England’s prettiest seaside towns for a short break

The Great British seaside break has been a rite of passage for centuries, with most of us having packed up our car and decamped to the coast for a two-week jaunt at some point in our lives. With over 7,000 miles of beautiful coastline at our fingertips, seaside staycations are still very much on the agenda for us Brits, but these days, it’s with a distinctly grown-up twist.

Long gone are the sandy sandwiches, sugary sticks of rock and days spent dodging downpours at the slot machines, in its place hails a new breed of coastal stays combining postcard-perfect scenery with artisan eateries and more trendy boutique hotels than you can shake a bucket and spade at. Here’s our pick of the prettiest seaside stays of them all.

Weymouth Harbour, Dorset. Image: iStock/ fotoVoyager

Weymouth, Dorset

Characterised by postcard-perfect Georgian townhouses, craggy cliffs and miles of sheltered coastline, Weymouth is fast becoming the jewel in Dorset’s line-up of seaside towns. Set on the nature-filled Jurassic Coast, it’s well known for being a great place to find fossils and spy wildlife, while its swathe of sparkling sand has secured its status as a popular sunbathing spot. Currently in the throes of a major resurgence with trendy eateries and boutique hotels springing up along the esplanade, it’s rapidly gaining in popularity with those seeking a stylish staycation. Be sure to spend a day on the tranquil shingle beach at Ringstead Bay, a horseshoe-shaped inlet and protected National Trust area surrounded by lofty limestone bluffs.

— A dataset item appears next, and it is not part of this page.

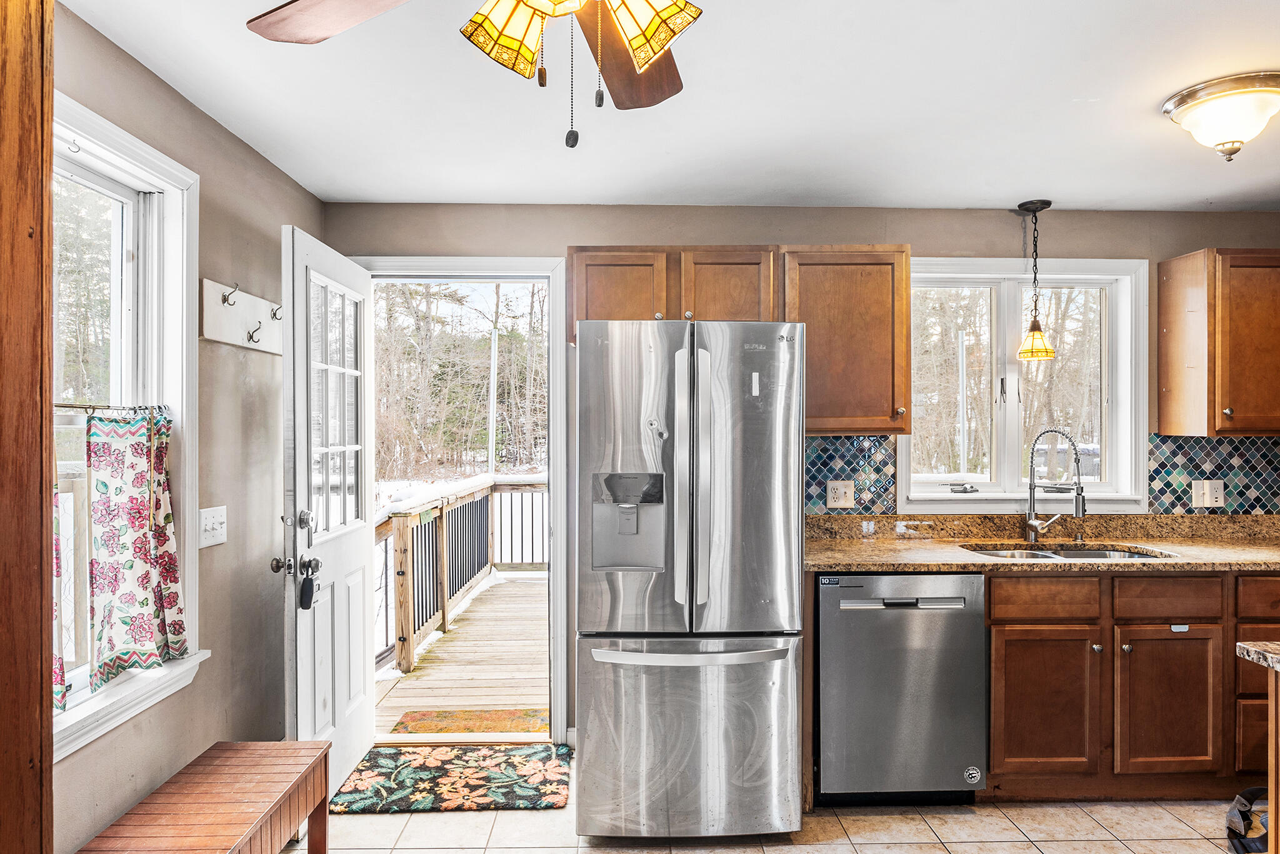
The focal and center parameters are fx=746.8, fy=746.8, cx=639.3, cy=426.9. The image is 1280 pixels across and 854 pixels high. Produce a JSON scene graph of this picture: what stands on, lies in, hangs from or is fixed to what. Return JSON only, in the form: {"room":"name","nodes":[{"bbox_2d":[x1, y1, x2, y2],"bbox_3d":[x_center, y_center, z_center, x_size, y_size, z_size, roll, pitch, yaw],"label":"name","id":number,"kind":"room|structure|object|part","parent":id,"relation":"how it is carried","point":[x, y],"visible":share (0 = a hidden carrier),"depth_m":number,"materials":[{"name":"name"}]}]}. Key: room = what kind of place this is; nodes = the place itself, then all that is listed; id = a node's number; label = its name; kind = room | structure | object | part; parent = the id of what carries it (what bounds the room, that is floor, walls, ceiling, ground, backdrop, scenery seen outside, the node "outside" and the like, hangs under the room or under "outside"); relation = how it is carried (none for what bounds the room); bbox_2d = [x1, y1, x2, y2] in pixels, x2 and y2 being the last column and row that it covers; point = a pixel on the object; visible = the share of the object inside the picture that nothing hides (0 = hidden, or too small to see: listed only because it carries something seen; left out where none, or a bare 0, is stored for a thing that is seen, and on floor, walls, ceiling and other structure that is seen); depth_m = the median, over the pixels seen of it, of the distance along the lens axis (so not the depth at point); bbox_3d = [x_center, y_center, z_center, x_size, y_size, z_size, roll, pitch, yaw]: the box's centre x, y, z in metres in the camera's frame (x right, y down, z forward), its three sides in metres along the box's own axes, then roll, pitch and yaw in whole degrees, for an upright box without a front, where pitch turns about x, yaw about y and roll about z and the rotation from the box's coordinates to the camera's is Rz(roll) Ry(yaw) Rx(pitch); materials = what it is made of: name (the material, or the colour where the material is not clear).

Padstow Harbour, Cornwall. Image: iStock/ tsafreer

Padstow, Cornwall

Set on the northern coast of Cornwall, this bustling fishing port is brimming with its own brand of coastal charm, from its pretty harbour dotted with brightly colored boats to the formal country house Prideaux Place taking, as its name suggests, pride of place on the fringe of the town centre. The main attraction, though, is a certain celebrity chef whose name has become synonymous with this tiny corner of the county. Rick Stein owns four seafood-centric restaurants and four hotels here, his most famous being the aptly named The Seafood Restaurant, a mainstay on the Padstow promenade since 1975. Swing by for a visit and set up camp on the circular bar to devour the day’s fresh catch as you sip ice-cold glasses of white wine. You never know, you might even catch a glimpse of the man himself.

Southwold, Suffolk. Image: Getty/ Steve Stringer Photography

Southwold, Suffolk

If you’re looking for a quintessential English seaside stay, Southwold ticks all the boxes. This unspoilt corner of the Suffolk coast boasts a butterscotch hued beach lined with rows of colourful beach huts, an award-winning 625 foot wooden pier stretching out to sea and a whitewashed working lighthouse guiding local fishing boats to shore after a day on the high seas. For rainy days, the quirky 70-seat Electric Cinema screens a series of classic films and Box Office giants while the cottage-like Southwold Museum is a fun place to while away a few hours. For dinner, feast on some of the region’s finest produce at the smattering of upscale gastropubs including the Harbor Inn and seafood staple The Boardwalk.

Deal seafront, Kent. Image: Getty/ Loop Images

Deal, Kent

Kent isn’t short of a pretty seaside stay (or two) with Whitstable, Folkestone and Margate luring ever-growing crowds to their chocolate-box jumble of houses, fine dining eateries and cash-splashing cocktail bars. Less than 20 miles down the coast, Margate’s smaller and less visited sister, Deal is worthy of a stay in its own right. Eschew the hipster crowds of the former in favour of a more laid-back clientele, found sipping craft beers in lively bars, chomping fresh seafood at 81 Beach Street or strolling along the picturesque pebble beach dotted with wooden fishing boats. Spend days searching for vintage treasures in the crop of boutiques lining the pastel-hued high street or shopping for antique-style interiors at the aesthetically appealing Hoxton store before ducking into Solley’s Ice Cream Parlour to create a sundae worthy of its own Instagram page.

Filey esplanade, Yorkshire. Image: Getty/ David Clapp

Filey, Yorkshire

Boasting history, wildlife and a scene-stealing five-mile stretch of toffee-coloured coastline hemmed in by sweeping cliffs, this former fishing village might just be North Yorkshire’s best kept secret. Skirting the rugged North York Moors, Filey is the trailhead for two iconic walks, affording hikers awe-inspiring views at every turn. If you’re in the mood for adventure, lace up your walking boots and set off on part of the 79-mile Yorkshire Wolds Way ambling through evergreen flora and fauna as you go. Back at Filey Bay, take things down a notch at the clifftop Crescent Gardens, with its winsome Georgian-style exterior giving way to blooming flower beds peering over the beach below.